Gösterilen metin:
--------------------------------

5 Ekim 2024 Cumartesi

ÖDAV İstanbul Baro Başkanı adayı Uçar: İstanbul Barosu'nu birlikte yönetelim

ÖDAV İstanbul Baro Başkanı adayı Sezin Uçar, Genel Kurul'da yaptığı konuşmada, başta meslektaşları olmak üzere, ülkede yaşanan hukuksuzluklara sessiz kalan Durakoğlu'nu eleştirdi. ÖDAV olarak; işçi, genç, kadın, stajyer avukatların sorunlarının çözümü için mücadele edeceklerinin altını çizen Uçar, İstanbul Barosu'nu birlikte yönetme çağrısı yaptı.

İstanbul Barosu Genel Kurulu Haliç Kongre Merkezi'nde baro başkan adaylarının konuşmalarıyla sürüyor.

Özgürlükçü Demokrat Avukatlar (ÖDAV) grubunun başkan adayı Sezin Uçar konuşmasına, adil yargılanma talebiyle başlattığı ölüm orucu eyleminde yaşamını yitiren Ebru Timtik, tevkil ile görevini ifa ederken haciz mahallinde öldürülen Ersun Arslan, 10 Ekim Ankara katliamında yaşamını yitiren Uygar Coşkun ve devletin savaş politikası sonucu katledilen Diyarbakır Baro Başkanı Tahir Elçi'yi anarak başladı.

'AVUKATLAR ÜZERİNDEKİ BASKILAR ARTTI'
Kendisinden önce aday olan arkadaşlarından cesaret aldığını belirten Uçar, kendi adaylığının da işçi, kadın, genç avukatlara cesaret ve ilham vereceğine inandığını söyledi.

2015 yılından bu yana Türkiye'de savaş hukukunun egemen olduğunu hatırlatan Uçar, başarısız darbe girişiminin ardından ilan edilen OHAL, bu dönemde çıkarılan ve pek çoğu yasa haline getirilen KHK'ların hak ve özgürlükleri tamamen ortadan kaldırıldığını söyledi. Uçar, 16 Nisan 2017 referandumuyla kabul edilen ve 9 Temmuz 2018'de yürürlüğe giren 'Cumhurbaşkanlığı Hükümet Sistemi' ile fiili tek adam diktatörlüğünün resmiyet kazandığını belirtti, 'Söz konusu olan bir hükümet değişikliği değil devlet biçiminin, rejimin değişikliği olduğu içindir ki tüm baskıcı faşist rejimlerde olduğu gibi savunma makamı üzerinde avukatlar üzerindeki baskılar da artmış oldu" diye konuştu.

--------------------------------

Gösterilen bilgiler:
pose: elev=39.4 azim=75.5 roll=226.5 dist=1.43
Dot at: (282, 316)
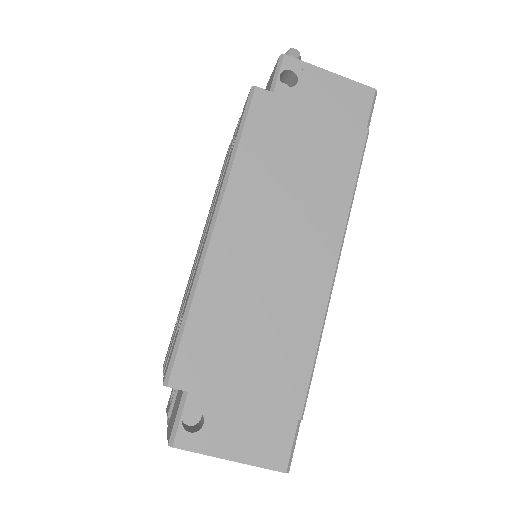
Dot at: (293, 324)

--------------------------------

Yazılı görev 1: Baro seçimi haberinin "İstanbul Barosu Genel" ile başlayıp "vereceğine inandığını söyledi." sözlerine kadar uzanan bölümünü, "Haliç Kongre Merkezi" adını "Lütfi Kırdar Kongre Merkezi" olarak değiştirip yeniden yazar mısın?
Yazılı görev 2: Baro seçimi haberini kaldığı yerden devam ettirir misin?

Sonuç 1:
İstanbul Barosu Genel Kurulu Lütfi Kırdar Kongre Merkezi'nde baro başkan adaylarının konuşmalarıyla sürüyor.

Özgürlükçü Demokrat Avukatlar (ÖDAV) grubunun başkan adayı Sezin Uçar konuşmasına, adil yargılanma talebiyle başlattığı ölüm orucu eyleminde yaşamını yitiren Ebru Timtik, tevkil ile görevini ifa ederken haciz mahallinde öldürülen Ersun Arslan, 10 Ekim Ankara katliamında yaşamını yitiren Uygar Coşkun ve devletin savaş politikası sonucu katledilen Diyarbakır Baro Başkanı Tahir Elçi'yi anarak başladı.

'AVUKATLAR ÜZERİNDEKİ BASKILAR ARTTI'
Kendisinden önce aday olan arkadaşlarından cesaret aldığını belirten Uçar, kendi adaylığının da işçi, kadın, genç avukatlara cesaret ve ilham vereceğine inandığını söyledi.

Sonuç 2:
'HAPİSHANELERDE TECRİT KOŞULLARI VE BASKILAR ARTTI'
İktidar eliyle gerçekleşen katliamları hatırlatan Uçar, "Parlamento 'tek adam rejiminin noteri' gibi çalışmaya başladı. Ceza İnfaz Yasa'ndaki değişiklikle adeta ikili infaz rejimi benimsendi. Alaattin Çakıcı gibi insanlığa karşı suç işlemiş isimlerin serbest bırakılması sağlanırken; düşünce ve ifade özgürlüğünü nedeniyle tutuklanan, ceza alan siyasetçiler, gazeteciler, aydınlar ve yurttaşlar bu lehe düzenlemelerin dışında bırakıldı. Başta hasta mahpuslar olmak üzere tutuklu ve hükümlülerin ilk olarak sağlığa erişim hakları engellenirken, mahpuslar ağır tecrit koşullarıyla bir kez daha cezalandırılmış oldular" dedi.

'İSTANBUL SÖZLEŞMESİ'NDEN ÇEKİLİNDİ'
Yine bu dönemde İstanbul Sözleşmesi'nden çekilme kararı alındığını kaydeden Uçar, sözleşmeden çekilme kararının kadınların bedenlerine, emeklerine, yaşam tarz özgürlüğüne, nafaka hakkına yönelik kapsamlı saldırının başlangıcı olduğunu vurguladı. Sözleşmeden çekilme kararının cinsel yönelim ya da cinsiyet kimliğine dönük ayrımcılık konusunda LGBTİ+'ları güvencesiz bıraktığını, heteroseksist değer yargılarını güçlendirdiğini söyledi.

Uçar, çoklu baro sistemiyle kamusal bir faaliyet olan savunmanın işlevsizleştirilmek istendiği eleştirisini yöneltti.

Anadilde eğitim sorununun hala çözülmediğini belirten Uçar, İstanbul Barosu'nun süreç boyunca sorumluluklarını yerine getirmediği yönünde sert eleştirilerde bulundu.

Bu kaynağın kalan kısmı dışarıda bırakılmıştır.